Recent advancements in text-to-image (T2I) models like Stable Diffusion and Imagen have significantly improved the generation of high-resolution images from text descriptions. However, these models still face challenges such as artifacts, misalignments, and low aesthetic quality. For example, an image generated from the prompt “A panda riding a motorcycle” might display two pandas with distorted features and other undesired elements.
Inspired by the success of reinforcement learning from human feedback (RLHF) for large language models, we explored whether learning from human feedback (LHF) could enhance T2I models. In large language models, human feedback ranges from simple preference ratings to detailed responses. However, in T2I, feedback has been limited to preference ratings due to the complexity of fixing problematic images.
Rich Human Feedback for T2I
We designed a process to collect rich human feedback that is specific and easy to obtain, demonstrating its feasibility and benefits. Our contributions are threefold:
- RichHF-18K Dataset: We curated and released a dataset with feedback on 18,000 images generated by Stable Diffusion variants.
- RAHF Model: We trained a multimodal transformer model, Rich Automatic Human Feedback (RAHF), to predict human feedback, such as implausibility scores, artifact locations, and text misalignments.

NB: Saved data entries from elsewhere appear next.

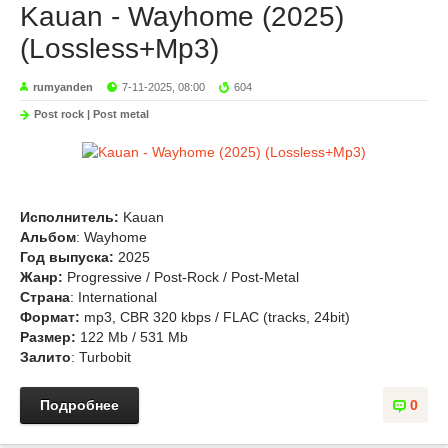
Kauan - Wayhome (2025)
(Lossless+Mp3)
rumyanden
7-11-2025, 08:00
604
Post rock | Post metal
Исполнитель:
Kauan
Альбом
: Wayhome
Год выпуска:
2025
Жанр:
Progressive / Post-Rock / Post-Metal
Страна
: International
Формат:
mp3, CBR 320 kbps / FLAC (tracks, 24bit)
Размер:
122 Mb / 531 Mb
Залито
: Turbobit
Подробнее
0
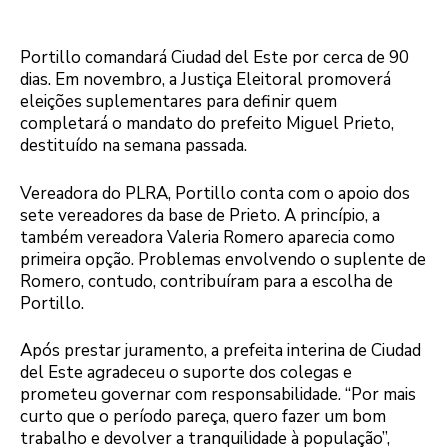
Portillo comandará Ciudad del Este por cerca de 90
dias. Em novembro, a Justiça Eleitoral promoverá
eleições suplementares para definir quem
completará o mandato do prefeito Miguel Prieto,
destituído na semana passada.
Vereadora do PLRA, Portillo conta com o apoio dos
sete vereadores da base de Prieto. A princípio, a
também vereadora Valeria Romero aparecia como
primeira opção. Problemas envolvendo o suplente de
Romero, contudo, contribuíram para a escolha de
Portillo.
Após prestar juramento, a prefeita interina de Ciudad
del Este agradeceu o suporte dos colegas e
prometeu governar com responsabilidade. “Por mais
curto que o período pareça, quero fazer um bom
trabalho e devolver a tranquilidade à população”,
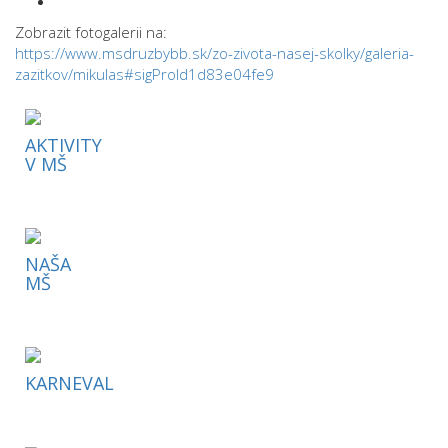
Zobrazit fotogalerii na:
https://www.msdruzbybb.sk/zo-zivota-nasej-skolky/galeria-
zazitkov/mikulas#sigProId1d83e04fe9
AKTIVITY
V MŠ
NAŠA
MŠ
KARNEVAL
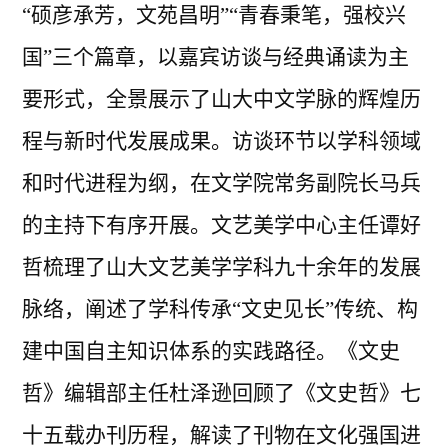
“硕彦承芳，文苑昌明”“青春秉笔，强校兴
国”三个篇章，以嘉宾访谈与经典诵读为主
要形式，全景展示了山大中文学脉的辉煌历
程与新时代发展成果。访谈环节以学科领域
和时代进程为纲，在文学院常务副院长马兵
的主持下有序开展。文艺美学中心主任谭好
哲梳理了山大文艺美学学科九十余年的发展
脉络，阐述了学科传承“文史见长”传统、构
建中国自主知识体系的实践路径。《文史
哲》编辑部主任杜泽逊回顾了《文史哲》七
十五载办刊历程，解读了刊物在文化强国进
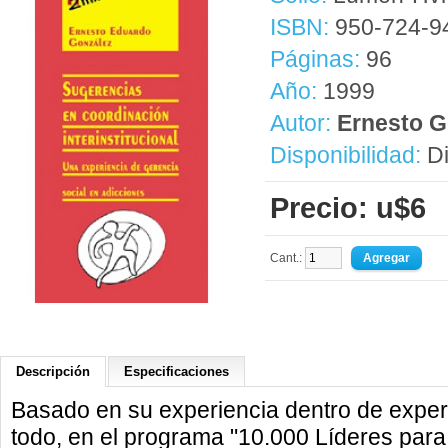
ISBN:
950-724-9
Páginas:
96
Año:
1999
Autor:
Ernesto G
Disponibilidad:
Di
Precio: u$6
Cant.:
Descripción
Especificaciones
Basado en su experiencia dentro de exper
todo, en el programa "10.000 Líderes par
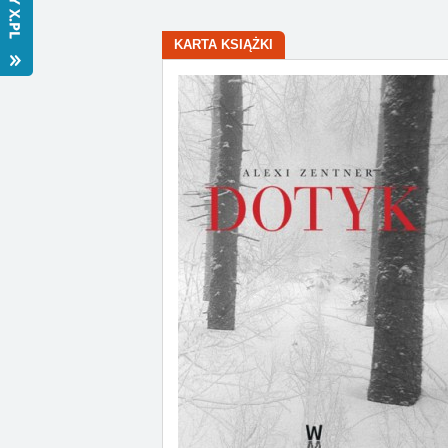
KARTA KSIĄŻKI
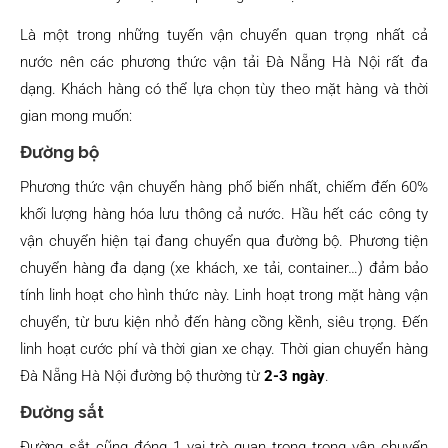
Là một trong những tuyến vận chuyển quan trọng nhất cả
nước nên các phương thức vận tải Đà Nẵng Hà Nội rất đa
dạng. Khách hàng có thể lựa chọn tùy theo mặt hàng và thời
gian mong muốn:
Đường bộ
Phương thức vận chuyển hàng phổ biến nhất, chiếm đến 60%
khối lượng hàng hóa lưu thông cả nước. Hầu hết các công ty
vận chuyển hiện tại đang chuyển qua đường bộ. Phương tiện
chuyển hàng đa dạng (xe khách, xe tải, container…) đảm bảo
tính linh hoạt cho hình thức này. Linh hoạt trong mặt hàng vận
chuyển, từ bưu kiện nhỏ đến hàng cồng kềnh, siêu trọng. Đến
linh hoạt cước phí và thời gian xe chạy. Thời gian chuyển hàng
Đà Nẵng Hà Nội đường bộ thường từ
2-3 ngày
.
Đường sắt
Đường sắt cũng đóng 1 vai trò quan trọng trong vận chuyển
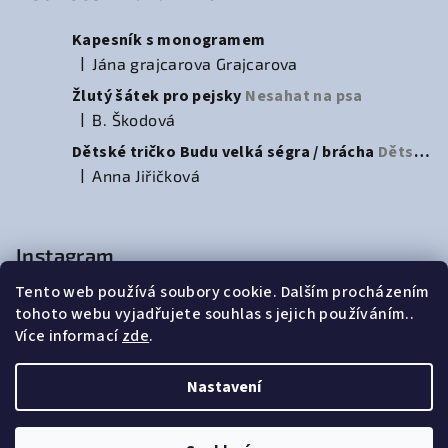
Kapesník s monogramem
|
Jána grajcarova Grajcarova
Hodnocení produktu je 5 z 5 hvězdiček.
Žlutý šátek pro pejsky
Nesahat na psa
|
B. Škodová
Hodnocení produktu je 5 z 5 hvězdiček.
Dětské tričko Budu velká ségra / brácha
Dětské tričko na oznámení přírůstku do rodiny
|
Anna Jiřičková
Hodnocení produktu je 3 z 5 hvězdiček.
Instagram
Tento web používá soubory cookie. Dalším procházením
tohoto webu vyjadřujete souhlas s jejich používáním..
Více informací
zde
.
d
Nastavení
Copyright 2026
Charlie's strojní vyšívání
. Všechna práva
vyhrazena.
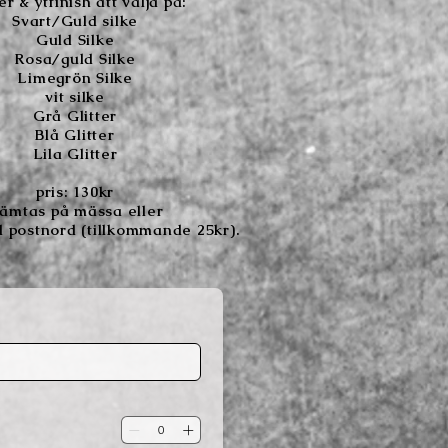
r & ytfinish att välja på:
Svart/Guld silke
Guld Silke
Rosa/guld Silke
Limegrön Silke
vit silke
Grå Glitter
Blå Glitter
Lila Glitter
pris: 130kr
ämtas på mässa eller
 postnord (tillkommande 25kr).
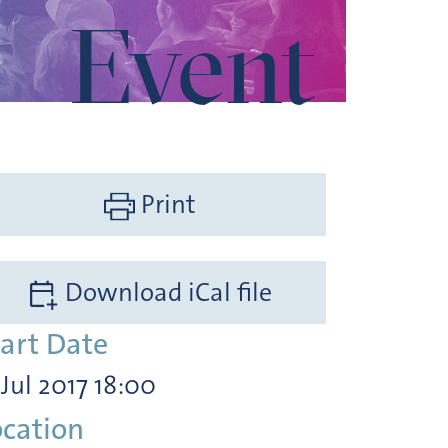
Event
Print
Download iCal file
tart Date
 Jul 2017 18:00
ocation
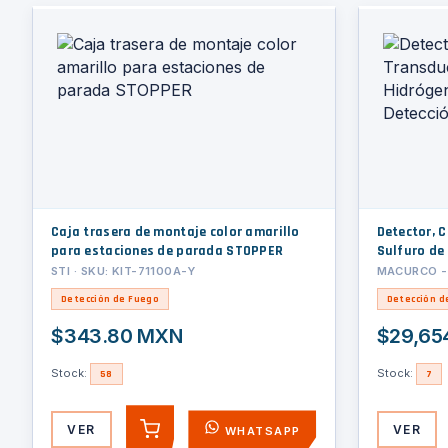
Caja trasera de montaje color amarillo
Detector, 
para estaciones de parada STOPPER
Sulfuro de
Detección 
STI · SKU: KIT-71100A-Y
MACURCO - 
Detección de Fuego
Detección d
$343.80 MXN
$29,65
Stock:
Stock:
58
7
VER
VER
WHATSAPP
AGREGAR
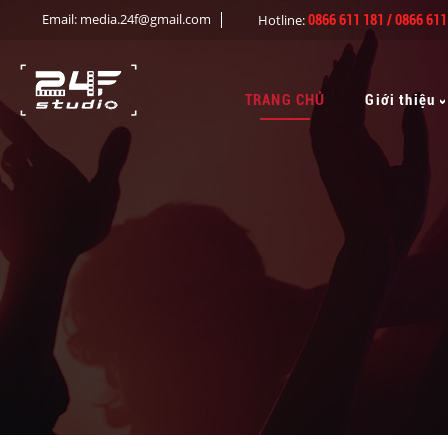
Email: media.24f@gmail.com
Hotline:
0866 611 181
/ 0866 611
TRANG CHỦ
Giới thiệu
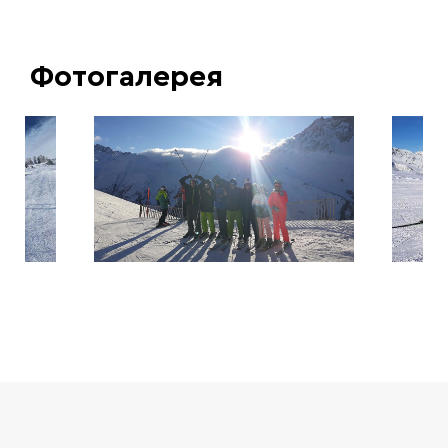
Фотогалерея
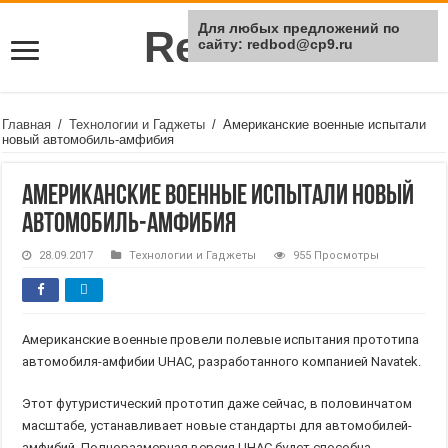
Для любых предложений по
Rei Red
сайту: redbod@cp9.ru
Главная
/
Технологии и Гаджеты
/
Американские военные испытали
новый автомобиль-амфибия
Американские военные испытали новый
автомобиль-амфибия
28.09.2017
Технологии и Гаджеты
955 Просмотры
Американские военные провели полевые испытания прототипа
автомобиля-амфибии UHAC, разработанного компанией Navatek.
Этот футуристический прототип даже сейчас, в половинчатом
масштабе, устанавливает новые стандарты для автомобилей-
амфибий. Полноразмерная версия UHAC будет способна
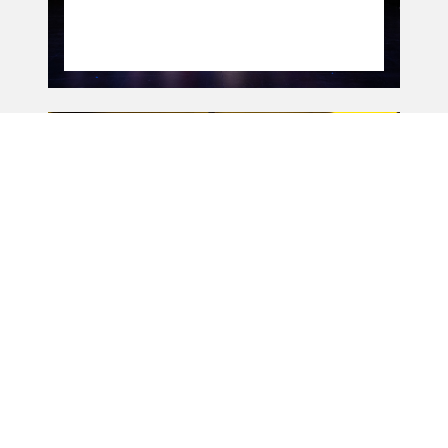
Album
Album
MA-Théâtre · OUT 11
: C'est quand qu'on
arrive ?
03.09.24
-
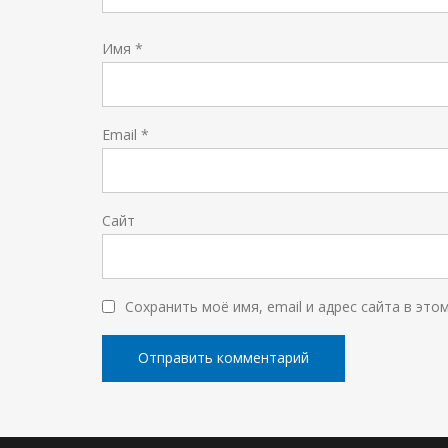
Имя
*
Email
*
Сайт
Сохранить моё имя, email и адрес сайта в эт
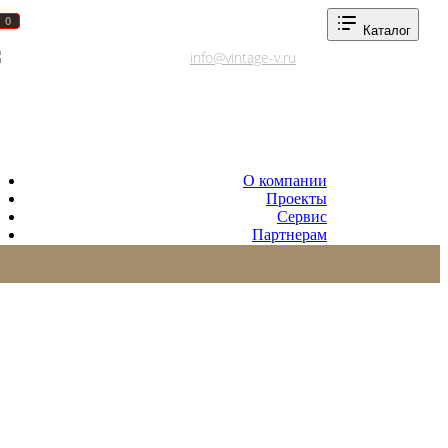
0
0
Каталог
Адреса салонов
info@vintage-v.ru
О компании
Проекты
Сервис
Партнерам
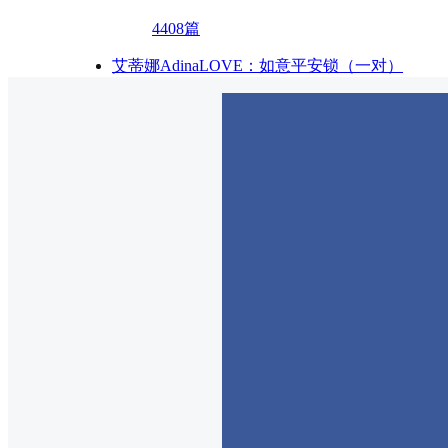
4408篇
艾蒂娜AdinaLOVE：如意平安锁（一对）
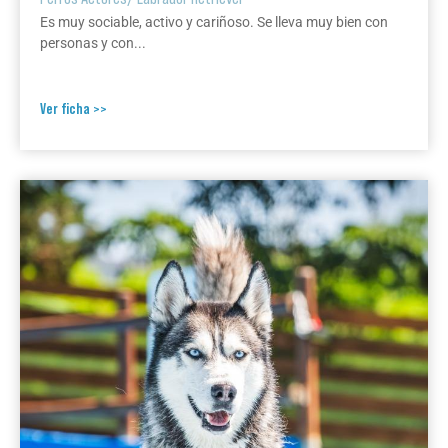
Es muy sociable, activo y cariñoso. Se lleva muy bien con
personas y con...
Ver ficha >>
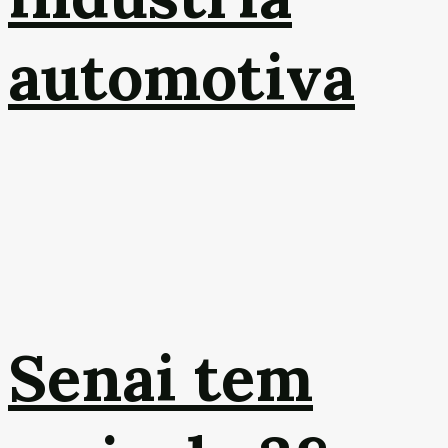
automotiva
Senai tem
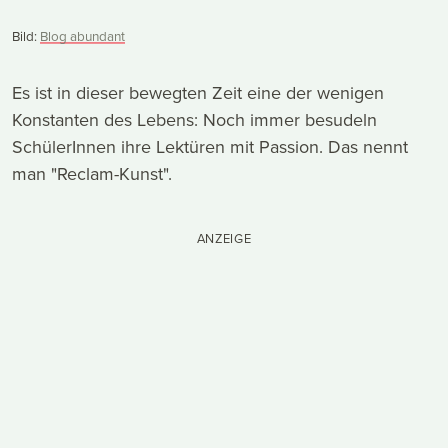
Bild:
Blog abundant
Es ist in dieser bewegten Zeit eine der wenigen
Konstanten des Lebens: Noch immer besudeln
SchülerInnen ihre Lektüren mit Passion. Das nennt
man "Reclam-Kunst".
ANZEIGE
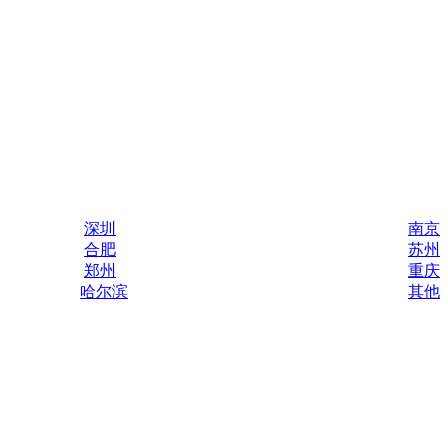
深圳
南京
合肥
苏州
郑州
重庆
哈尔滨
其他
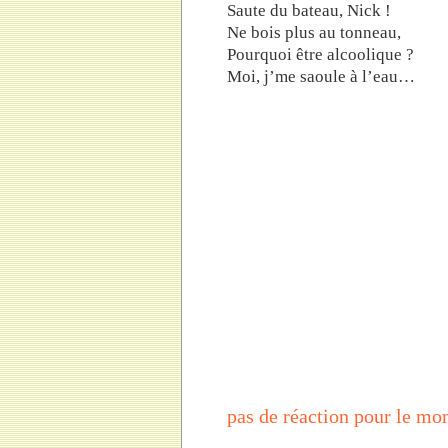
Saute du bateau, Nick !
Ne bois plus au tonneau,
Pourquoi être alcoolique ?
Moi, j’me saoule à l’eau…
pas de réaction pour le m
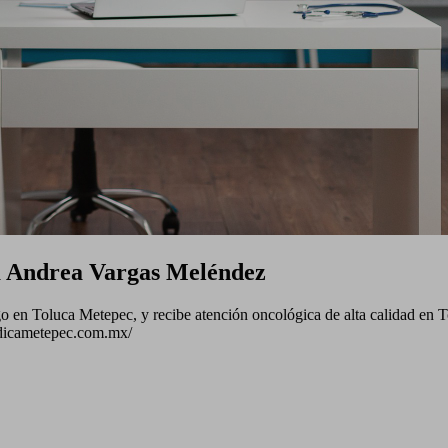
a Andrea Vargas Meléndez
en Toluca Metepec, y recibe atención oncológica de alta calidad en T
medicametepec.com.mx/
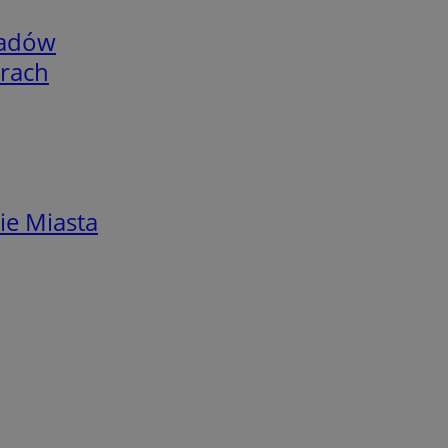
adów
arach
ie Miasta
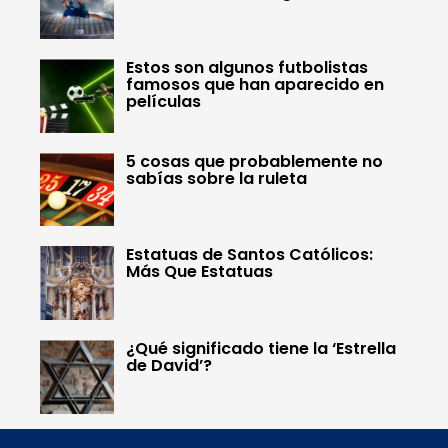
Estos son algunos futbolistas
famosos que han aparecido en
películas
5 cosas que probablemente no
sabías sobre la ruleta
Estatuas de Santos Católicos:
Más Que Estatuas
¿Qué significado tiene la ‘Estrella
de David’?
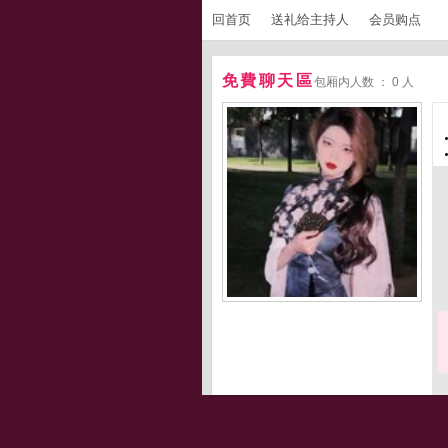
回首页
送礼给主持人
会员购点
免費聊天區
包厢内人数 ： 0 人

- Model Improvements: We showed that using predicted feedback can improve image generation, with benefits extending to models like Muse.
Dataset Collection
We selected 17,000 images from the Pick-a-Pic training dataset, ensuring a diverse range of categories and types. These were split into 16,000 training samples and 1,000 validation samples, with an additional 1,000 images from the test set. Annotators examined each image, marked locations of issues, and rated the images on several metrics using a 5-point Likert scale.
Rich Feedback Prediction
Our RAHF model architecture integrates vision-language models, propagating text information to image tokens for heatmap and score prediction. It uses a single head for each prediction type: heatmap, score, and misalignment sequence. By augmenting prompts with task-specific strings, the model effectively learns to predict feedback types.
Model Performance
Case studies on common errors, like human hands, showed that RAHF accurately identifies artifacts. Quantitative analysis demonstrated that RAHF outperforms baseline models, such as fine-tuned ResNet-50, on most metrics for implausibility heatmap prediction.
Application of Feedback
The predicted feedback can be used to fine-tune generative models. For instance, filtering Muse model results with RAHF-predicted scores improved image quality. Using RAHF scores for Classifier Guidance in the Latent Diffusion model also enhanced specific aspects of image generation.
Region Inpainting
We used predicted heatmaps to mask problematic regions and applied Muse inpainting to generate improved images. This process resulted in images with fewer artifacts and better alignment with text prompts.